Et dans une certaine mesure, oui, dans des espaces intimes, alors que nous faisons la cuisine ou le ménage, quand nous sommes seuls en voiture, ou quand nous promenons le chien à l’aube, le streaming audio entre dans les oreilles et a un effet étrange sur le corps. Mais les plats à emporter universels de la rhétorique comportementaliste n’englobent pas le pouvoir de la culture, pouvoir qui n’appartient pas totalement à la science des données à l’occidentale. L’art, les informations et la critique peuvent nous révéler les limites de notre connaissance. La culture peut nous amener à mettre notre propre rôle en question, en cassant notre familiarité avec les plateformes de streaming.
Les personnes qui ont risqué leur vie ou qui sont mortes pour Inspire Somalia étaient courageuses et créatives, mais financer une grande agence britannique de strat comm pour un dérivé de Shark Tank ne leur a pas rendu service. Pour restaurer la véracité narrative à leurs histoires, il faudrait tracer les complexités historiques entourant un évènement culturel qui avait un autre sens pour elles. Je ne peux leur rendre cette justice-là. Mais je peux pointer son absence.
Notes :
1. En anglais « behavioral science », ou plus souvent « behavioral sciences ». A distinguer du « behaviorisme », courant de pensée dominant dans la psychologie jusqu’aux années 1960, depuis dépassé par les approches cognitiviste et neurobiologique. Aux États-Unis, il s’agit d’une discipline de synthèse, enseignée comme telle, regroupant la psychologie clinique, l’éthologie, l’anthropologie, la neurobiologie, les sciences cognitives, la communication, et même parfois la sociologie, et l’économie (behavioral economics). Elle se distingue par son approche centrée exclusivement sur les données empiriques (et non sur l’explication théorique), et ses applications directes en matière d’organisation au sein de l’entreprise, de santé, de criminologie, de comportement des consommateurs, de marketing, etc. Les défenseurs d’une approche critique dans les sciences sociales la qualifieraient de scientiste, voire pour certains d’une pseudoscience, tant la fonction de légitimation idéologique est importante (confusion entre « ce qui doit être » et « ce qui est »). (NdT)

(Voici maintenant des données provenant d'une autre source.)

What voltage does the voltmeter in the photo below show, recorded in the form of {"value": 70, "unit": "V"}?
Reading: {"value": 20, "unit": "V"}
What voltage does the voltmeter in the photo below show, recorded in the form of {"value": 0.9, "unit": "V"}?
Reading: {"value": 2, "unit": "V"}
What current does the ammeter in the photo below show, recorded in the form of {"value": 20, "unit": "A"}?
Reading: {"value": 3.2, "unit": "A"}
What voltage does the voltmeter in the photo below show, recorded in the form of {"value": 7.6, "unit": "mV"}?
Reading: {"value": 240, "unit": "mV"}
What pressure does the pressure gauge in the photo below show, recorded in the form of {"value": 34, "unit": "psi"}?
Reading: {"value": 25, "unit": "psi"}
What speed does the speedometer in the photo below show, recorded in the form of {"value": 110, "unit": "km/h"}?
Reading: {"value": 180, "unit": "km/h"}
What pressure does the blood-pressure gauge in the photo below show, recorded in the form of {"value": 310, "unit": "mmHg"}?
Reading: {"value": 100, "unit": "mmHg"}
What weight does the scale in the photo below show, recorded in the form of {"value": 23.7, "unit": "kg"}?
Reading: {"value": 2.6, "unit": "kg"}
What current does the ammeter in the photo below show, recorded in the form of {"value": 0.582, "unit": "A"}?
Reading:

2. https://midnimo.com/un-contracts-somali-media-comminications/ (posté le 30 mai 2014).
3. Par exemple, https://govtribe.com/vendors/breakthrough-media-network-ltd-u0yj2/ Les revenus provenant de contrats fédéraux entre 2015-19 revenaient à seulement 3,3 millions de dollars en total. Il est raisonnable de supposer que le podcast d’Invisibilia ait été en grande partie responsable du décollage des revenus en 2020 (NdT).

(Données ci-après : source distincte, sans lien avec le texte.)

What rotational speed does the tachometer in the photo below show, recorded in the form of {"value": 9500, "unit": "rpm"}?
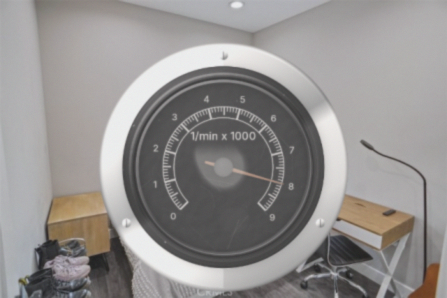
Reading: {"value": 8000, "unit": "rpm"}
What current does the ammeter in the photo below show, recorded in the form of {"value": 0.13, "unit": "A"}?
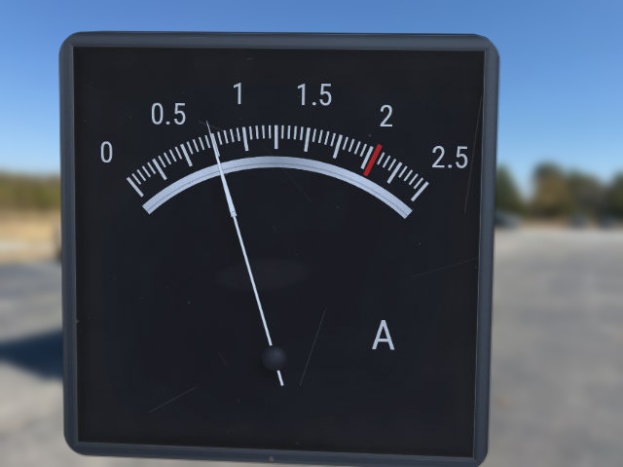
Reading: {"value": 0.75, "unit": "A"}
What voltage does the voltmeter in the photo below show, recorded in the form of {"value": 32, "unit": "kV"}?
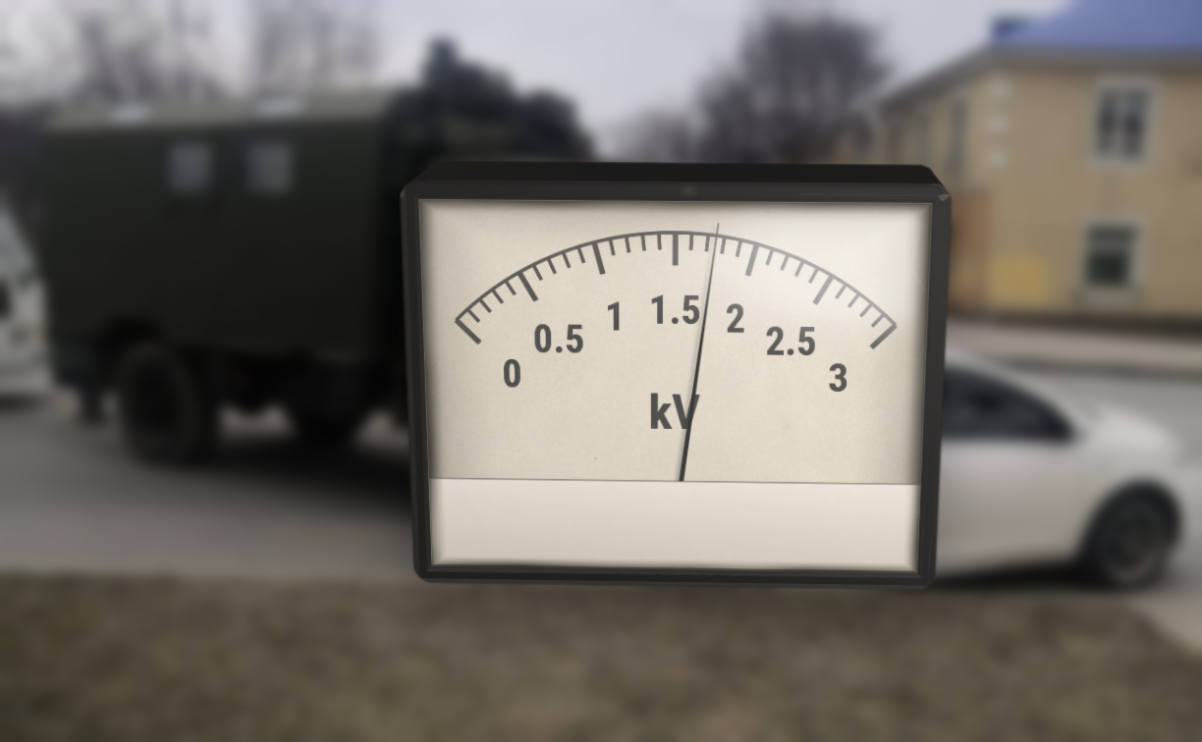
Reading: {"value": 1.75, "unit": "kV"}
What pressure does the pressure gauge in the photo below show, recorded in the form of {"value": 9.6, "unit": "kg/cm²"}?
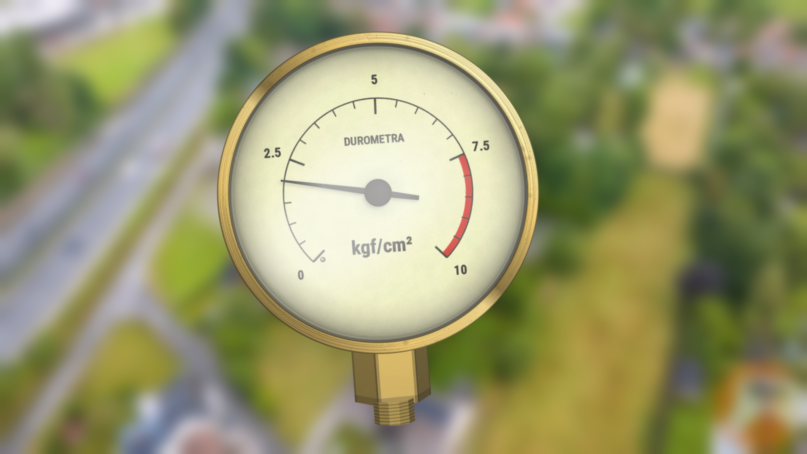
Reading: {"value": 2, "unit": "kg/cm²"}
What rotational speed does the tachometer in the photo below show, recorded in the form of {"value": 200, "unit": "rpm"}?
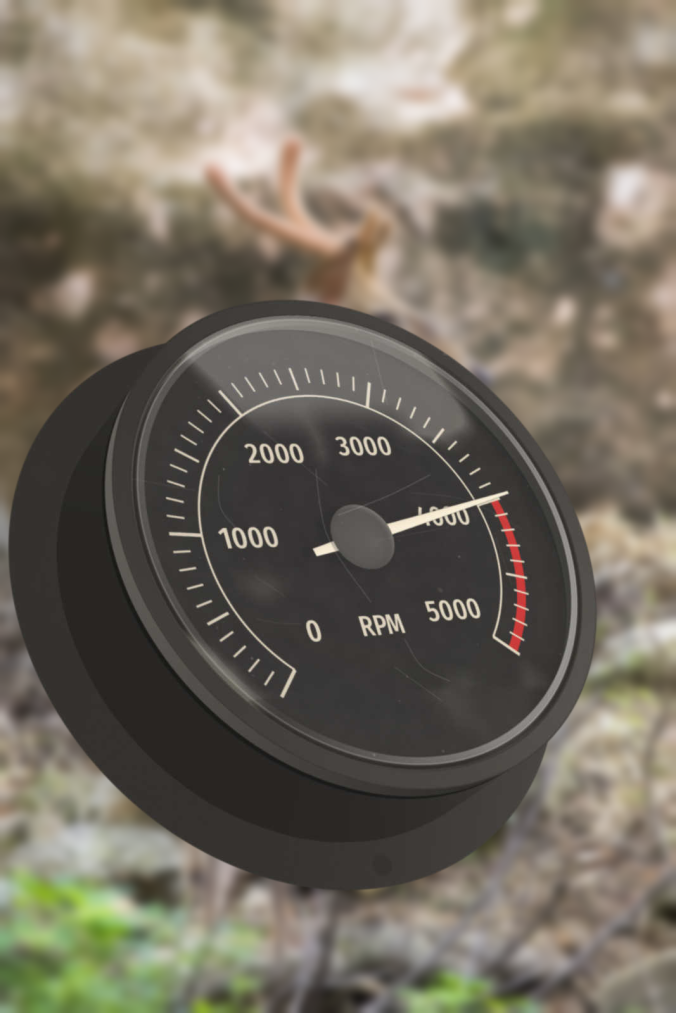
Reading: {"value": 4000, "unit": "rpm"}
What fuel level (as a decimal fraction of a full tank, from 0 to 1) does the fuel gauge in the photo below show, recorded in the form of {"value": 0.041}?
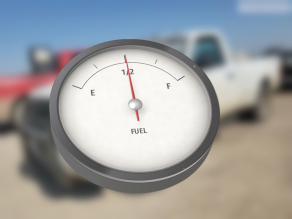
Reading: {"value": 0.5}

CHIHARA Michelle, « L’Audio stratégique : podcasts, propagande et contes de fées sur l’extraction des données – Michelle CHIHARA », Articles [En ligne], Web-revue des industries culturelles et numériques, 2021, mis en ligne le 1er septembre 2021. URL : https://industrie-culturelle.fr/industrie-culturelle/laudio-strategique-podcasts-propagande-et-contes-de-fees-sur-lextraction-des-donnees-michelle-chihara/
Michelle Chihara enseigne la littérature américaine contemporaine et la creative writing à Whittier College, une université privée au sud-est de Los Angeles ; elle est aussi responsable des pages économiques de la Los Angeles Review of Books, et auteure de fictions primées.